Я посмотрел на субъекта: зрелых лет, худощав, гладко выбрит. Он неприятно — неприятно доброжелательно — улыбался. И еще: несмотря на жару, был он в костюме. И костюм был с иголочки.

Скрывать я не стал, пусть знает: «Я никого не ем». — «Вы?» — «Нет, это название. — Я закрыл книгу и показал обложку. — Видите? „Я никого не ем“».

«Зеленковой. Ольги Константиновны Зеленковой, — сказал мой сосед. — Как же не знать… 365 вегетарианских блюд… Петербург, тринадцатый год, если память не изменяет… У вас третье издание?» — «Понятия не имею». — «А вы на титул взгляните». — «Третье, третье». — «Зеленков редактировал, Александр Петрович, супруг Ольги Константиновны, известный врач в свое время …» — «Вот как?» — поразился я необыкновенным познаниям. «Он, он», — подтвердил незнакомец. «А я и не знал». (И знать, честно говоря, не хотел.)

«У вас редчайшей сохранности экземпляр. Просто редчайшей». — Я заскромничал: «Корешок поврежден». — «Пустое! — энергично возразил мой попутчик. — Это же поваренная книга, вы понимаете? Поваренная! Часто ли вы видели поваренные книги в издательских переплетах?»
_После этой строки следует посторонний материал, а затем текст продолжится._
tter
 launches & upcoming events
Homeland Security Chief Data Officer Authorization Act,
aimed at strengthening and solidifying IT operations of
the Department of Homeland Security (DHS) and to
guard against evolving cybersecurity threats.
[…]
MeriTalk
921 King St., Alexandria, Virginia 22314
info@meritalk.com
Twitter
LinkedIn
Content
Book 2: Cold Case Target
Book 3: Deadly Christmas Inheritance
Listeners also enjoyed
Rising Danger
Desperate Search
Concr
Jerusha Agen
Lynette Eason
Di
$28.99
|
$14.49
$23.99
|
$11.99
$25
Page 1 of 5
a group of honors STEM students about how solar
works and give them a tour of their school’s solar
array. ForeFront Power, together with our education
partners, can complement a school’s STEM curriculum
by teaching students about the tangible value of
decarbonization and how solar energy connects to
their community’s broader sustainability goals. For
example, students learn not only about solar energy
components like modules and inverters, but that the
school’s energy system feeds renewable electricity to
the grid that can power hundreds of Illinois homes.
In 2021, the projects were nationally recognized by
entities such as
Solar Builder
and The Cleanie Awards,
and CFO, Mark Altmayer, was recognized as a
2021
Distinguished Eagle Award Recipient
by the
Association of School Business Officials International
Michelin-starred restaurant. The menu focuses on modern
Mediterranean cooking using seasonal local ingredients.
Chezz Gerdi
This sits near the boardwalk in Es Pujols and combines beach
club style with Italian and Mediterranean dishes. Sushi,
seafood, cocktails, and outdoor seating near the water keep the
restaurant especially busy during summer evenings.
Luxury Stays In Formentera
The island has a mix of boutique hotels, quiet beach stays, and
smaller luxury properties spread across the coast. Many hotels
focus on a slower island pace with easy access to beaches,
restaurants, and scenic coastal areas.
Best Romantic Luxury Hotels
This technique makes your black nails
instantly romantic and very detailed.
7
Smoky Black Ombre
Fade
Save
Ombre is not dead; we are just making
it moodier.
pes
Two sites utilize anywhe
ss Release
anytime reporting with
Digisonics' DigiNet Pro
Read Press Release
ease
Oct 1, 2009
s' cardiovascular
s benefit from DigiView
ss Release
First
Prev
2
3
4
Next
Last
«Никогда не видел, — честно сознался я. — Только эту».

«И неудивительно! Такого рода литература до дыр зачитывалась. Елена Молоховец на аукционе дороже Ахматовой идет прижизненной, почти как Чехов с автографом! А все потому, что в издательском переплете. Это Елена-то Молоховец! Она в каждом доме, у каждой хозяйки была, и где теперь ее переплеты? Нет, нет, берегите свою Зеленкову, такой экземпляр, я вам просто завидую. Разрешите?»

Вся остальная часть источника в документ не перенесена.